Images with keypoint coordinates:
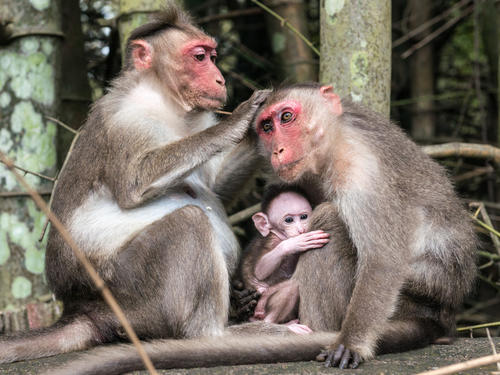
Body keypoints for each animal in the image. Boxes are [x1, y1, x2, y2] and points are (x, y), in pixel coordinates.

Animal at [241, 185, 330, 334]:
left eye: (304, 216)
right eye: (288, 220)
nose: (301, 229)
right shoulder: (272, 241)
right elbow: (260, 271)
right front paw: (294, 243)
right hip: (260, 308)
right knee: (292, 287)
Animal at [252, 83, 478, 370]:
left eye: (286, 117)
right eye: (266, 127)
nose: (277, 151)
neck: (337, 142)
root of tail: (440, 314)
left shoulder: (362, 172)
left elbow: (383, 260)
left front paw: (350, 344)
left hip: (403, 305)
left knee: (330, 219)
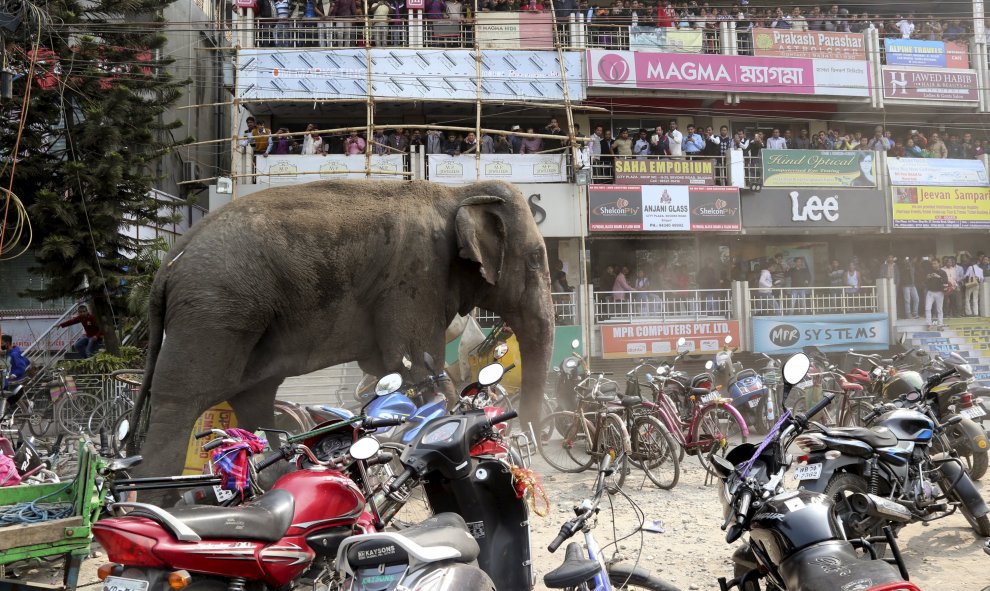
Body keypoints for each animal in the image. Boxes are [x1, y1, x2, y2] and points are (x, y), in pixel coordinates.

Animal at [128, 180, 556, 486]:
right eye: (536, 259)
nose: (533, 439)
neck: (457, 193)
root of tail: (167, 266)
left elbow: (391, 369)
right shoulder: (414, 277)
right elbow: (416, 363)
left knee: (254, 397)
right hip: (213, 312)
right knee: (181, 400)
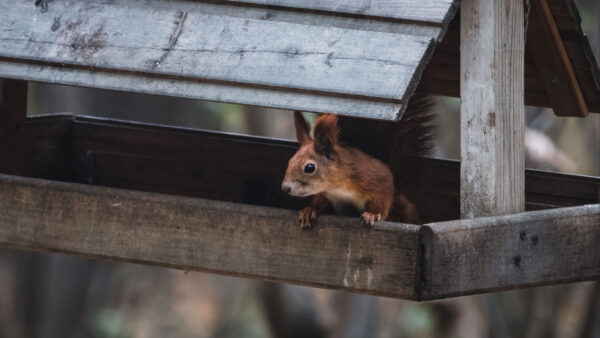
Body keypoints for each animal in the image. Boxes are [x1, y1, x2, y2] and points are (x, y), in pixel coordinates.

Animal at [280, 95, 432, 228]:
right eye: (290, 160)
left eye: (310, 167)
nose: (285, 188)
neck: (337, 187)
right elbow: (320, 201)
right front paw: (310, 209)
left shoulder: (378, 179)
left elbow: (382, 200)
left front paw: (372, 215)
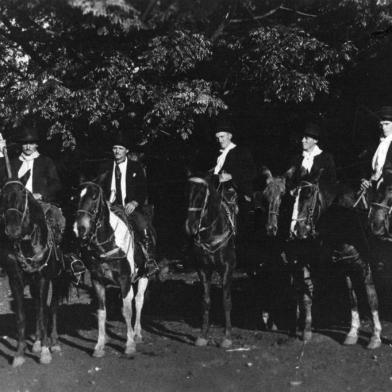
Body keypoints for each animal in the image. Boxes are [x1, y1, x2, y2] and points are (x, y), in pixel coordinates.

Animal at [0, 178, 69, 368]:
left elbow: (43, 312)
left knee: (52, 308)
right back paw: (37, 342)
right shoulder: (15, 280)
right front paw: (19, 354)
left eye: (22, 196)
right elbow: (22, 317)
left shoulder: (43, 279)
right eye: (3, 196)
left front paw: (45, 352)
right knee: (39, 304)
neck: (27, 243)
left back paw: (54, 342)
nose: (12, 230)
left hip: (58, 279)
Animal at [73, 181, 150, 358]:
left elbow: (127, 310)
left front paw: (129, 345)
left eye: (94, 197)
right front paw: (99, 346)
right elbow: (102, 313)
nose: (80, 228)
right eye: (75, 196)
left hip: (144, 276)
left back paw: (137, 333)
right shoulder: (97, 281)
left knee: (139, 300)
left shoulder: (125, 280)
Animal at [186, 175, 237, 350]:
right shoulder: (203, 269)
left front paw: (227, 337)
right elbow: (206, 301)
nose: (190, 226)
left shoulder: (227, 268)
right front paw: (203, 335)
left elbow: (226, 301)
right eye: (188, 194)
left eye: (202, 196)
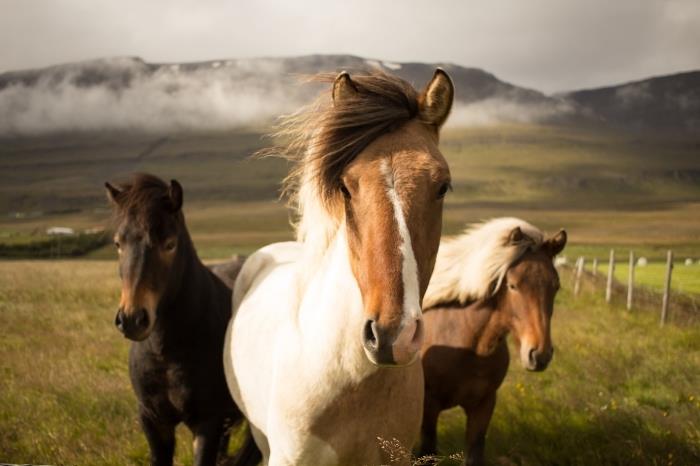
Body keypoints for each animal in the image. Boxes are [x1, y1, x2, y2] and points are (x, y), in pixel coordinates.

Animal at [102, 175, 258, 466]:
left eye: (169, 244)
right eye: (118, 244)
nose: (132, 319)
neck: (166, 352)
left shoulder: (207, 422)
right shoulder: (153, 421)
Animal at [418, 218, 568, 466]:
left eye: (555, 286)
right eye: (513, 285)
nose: (539, 355)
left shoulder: (484, 405)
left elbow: (474, 454)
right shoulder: (429, 406)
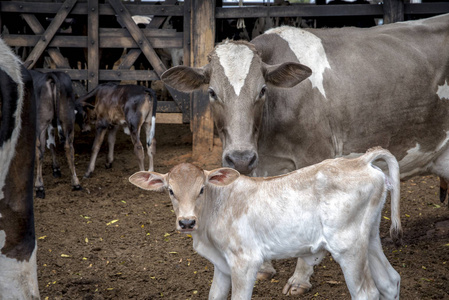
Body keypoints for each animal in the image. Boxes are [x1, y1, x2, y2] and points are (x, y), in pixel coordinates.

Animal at [29, 69, 81, 198]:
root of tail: (51, 75)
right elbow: (52, 143)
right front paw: (56, 169)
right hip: (67, 119)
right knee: (69, 147)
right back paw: (76, 183)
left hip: (40, 122)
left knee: (40, 149)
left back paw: (39, 187)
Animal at [130, 147, 402, 300]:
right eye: (170, 191)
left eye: (201, 189)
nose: (186, 222)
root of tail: (360, 160)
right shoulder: (222, 265)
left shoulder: (245, 261)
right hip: (368, 238)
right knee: (390, 282)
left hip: (348, 246)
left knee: (367, 293)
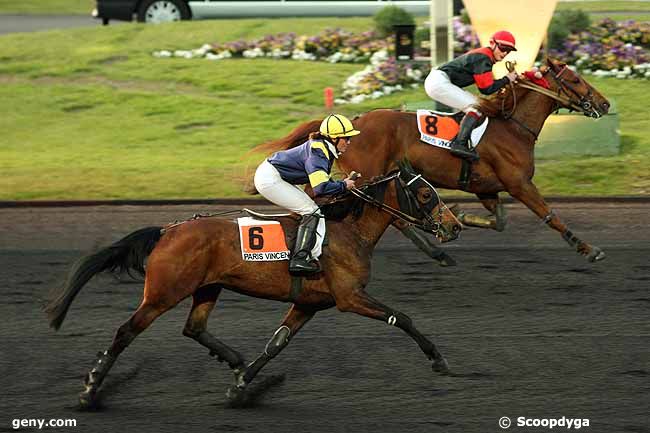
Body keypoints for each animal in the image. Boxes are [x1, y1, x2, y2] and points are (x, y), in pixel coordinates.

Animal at [44, 164, 460, 406]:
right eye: (426, 194)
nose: (454, 226)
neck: (348, 229)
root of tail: (167, 230)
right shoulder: (350, 297)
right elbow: (402, 318)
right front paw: (438, 359)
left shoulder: (308, 304)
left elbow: (276, 344)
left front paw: (244, 383)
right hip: (163, 293)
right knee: (126, 331)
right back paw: (91, 387)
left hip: (207, 288)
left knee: (193, 328)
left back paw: (235, 362)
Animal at [252, 58, 608, 262]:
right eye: (575, 80)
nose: (603, 104)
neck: (512, 127)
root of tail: (355, 121)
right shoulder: (519, 183)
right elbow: (551, 215)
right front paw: (588, 249)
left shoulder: (487, 188)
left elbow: (499, 220)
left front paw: (461, 216)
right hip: (371, 174)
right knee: (391, 215)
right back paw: (436, 252)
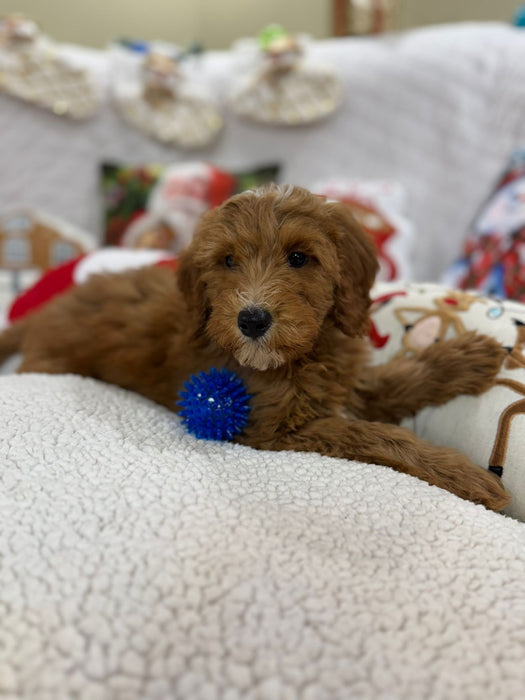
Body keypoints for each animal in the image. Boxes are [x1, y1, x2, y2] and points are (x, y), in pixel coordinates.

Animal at [0, 185, 508, 508]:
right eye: (228, 261)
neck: (299, 358)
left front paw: (466, 357)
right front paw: (464, 474)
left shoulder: (344, 382)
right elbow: (372, 434)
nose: (252, 319)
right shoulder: (277, 430)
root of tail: (39, 316)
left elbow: (397, 380)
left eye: (299, 258)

• **Exercise goal**
In the records, how many lines hold the word "back"? Answer with the number and no other words.

• **Written response**
8